• DATA SHOWN
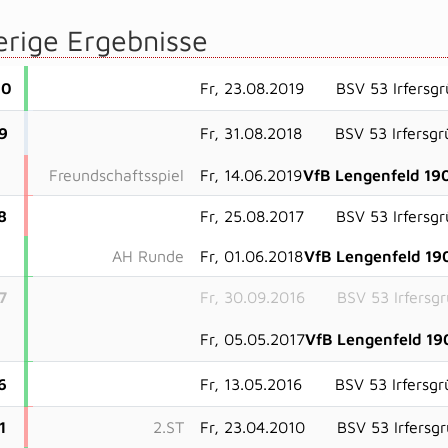
erige Ergebnisse
20
Fr, 23.08.2019
BSV 53 Irfersg
9
Fr, 31.08.2018
BSV 53 Irfersg
Freundschaftsspiel
Fr, 14.06.2019
VfB Lengenfeld 19
8
Fr, 25.08.2017
BSV 53 Irfersg
AH Runde
Fr, 01.06.2018
VfB Lengenfeld 19
7
Fr, 30.09.2016
BSV 53 Irfersg
Fr, 05.05.2017
VfB Lengenfeld 19
6
Fr, 13.05.2016
BSV 53 Irfersg
1
2.ST
Fr, 23.04.2010
BSV 53 Irfersg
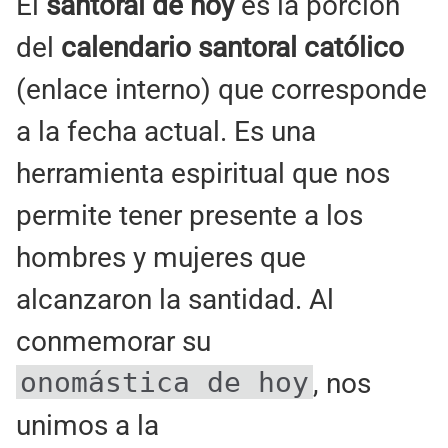
El
santoral de hoy
es la porción
del
calendario santoral católico
(enlace interno) que corresponde
a la fecha actual. Es una
herramienta espiritual que nos
permite tener presente a los
hombres y mujeres que
alcanzaron la santidad. Al
conmemorar su
onomástica de hoy
, nos
unimos a la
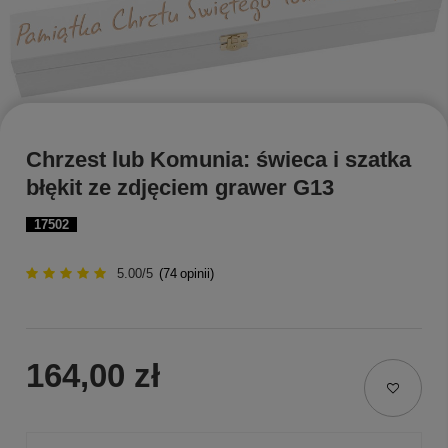
Chrzest lub Komunia: świeca i szatka
błękit ze zdjęciem grawer G13
17502
5.00/5
(
74
opinii)
164,00 zł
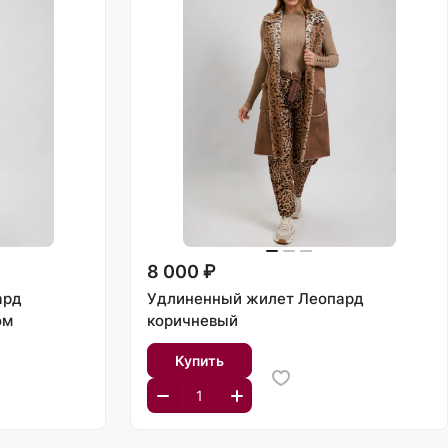
8 000 ₽
ард
Удлиненный жилет Леопард
ом
коричневый
Купить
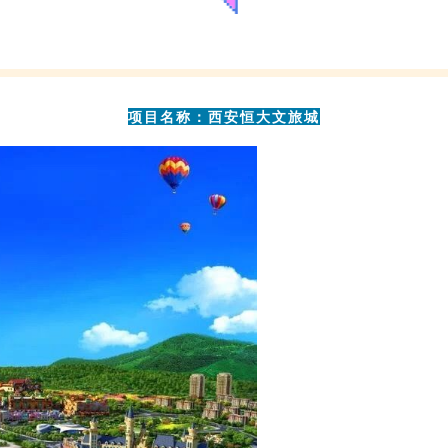
项目名称
：
西安恒大文旅城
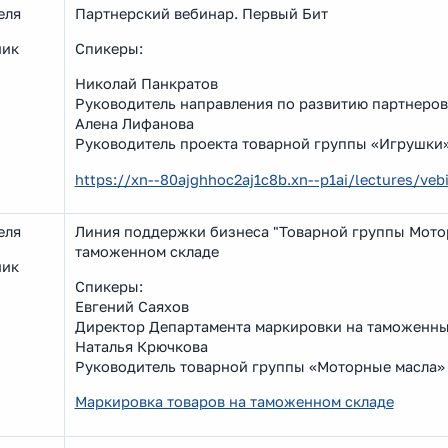
еля
Партнерский вебинар. Первый Бит
ник
Спикеры:
Николай Панкратов
Руководитель направления по развитию партнеро
Алена Лифанова
Руководитель проекта товарной группы «Игрушки
https://xn--80ajghhoc2aj1c8b.xn--p1ai/lectures/v
еля
Линия поддержки бизнеса "Товарной группы Мотор
таможенном складе
ник
Спикеры:
Евгений Саяхов
Директор Департамента маркировки на таможенны
Наталья Крючкова
Руководитель товарной группы «Моторные масла»
Маркировка товаров на таможенном складе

• TASK GOAL
The preceding listing must be repeated exactly, with all images dropped.

• TASK RESPONSE
erige Ergebnisse
20
Fr, 23.08.2019
BSV 53 Irfersg
9
Fr, 31.08.2018
BSV 53 Irfersg
Freundschaftsspiel
Fr, 14.06.2019
VfB Lengenfeld 19
8
Fr, 25.08.2017
BSV 53 Irfersg
AH Runde
Fr, 01.06.2018
VfB Lengenfeld 19
7
Fr, 30.09.2016
BSV 53 Irfersg
Fr, 05.05.2017
VfB Lengenfeld 19
6
Fr, 13.05.2016
BSV 53 Irfersg
1
2.ST
Fr, 23.04.2010
BSV 53 Irfersg
El
santoral de hoy
es la porción
del
calendario santoral católico
(enlace interno) que corresponde
a la fecha actual. Es una
herramienta espiritual que nos
permite tener presente a los
hombres y mujeres que
alcanzaron la santidad. Al
conmemorar su
onomástica de hoy
, nos
unimos a la
Chrzest lub Komunia: świeca i szatka
błękit ze zdjęciem grawer G13
17502
5.00/5
(
74
opinii)
164,00 zł
8 000 ₽
ард
Удлиненный жилет Леопард
ом
коричневый
Купить
项目名称
：
西安恒大文旅城
еля
Партнерский вебинар. Первый Бит
ник
Спикеры:
Николай Панкратов
Руководитель направления по развитию партнеро
Алена Лифанова
Руководитель проекта товарной группы «Игрушки
https://xn--80ajghhoc2aj1c8b.xn--p1ai/lectures/v
еля
Линия поддержки бизнеса "Товарной группы Мотор
таможенном складе
ник
Спикеры:
Евгений Саяхов
Директор Департамента маркировки на таможенны
Наталья Крючкова
Руководитель товарной группы «Моторные масла»
Маркировка товаров на таможенном складе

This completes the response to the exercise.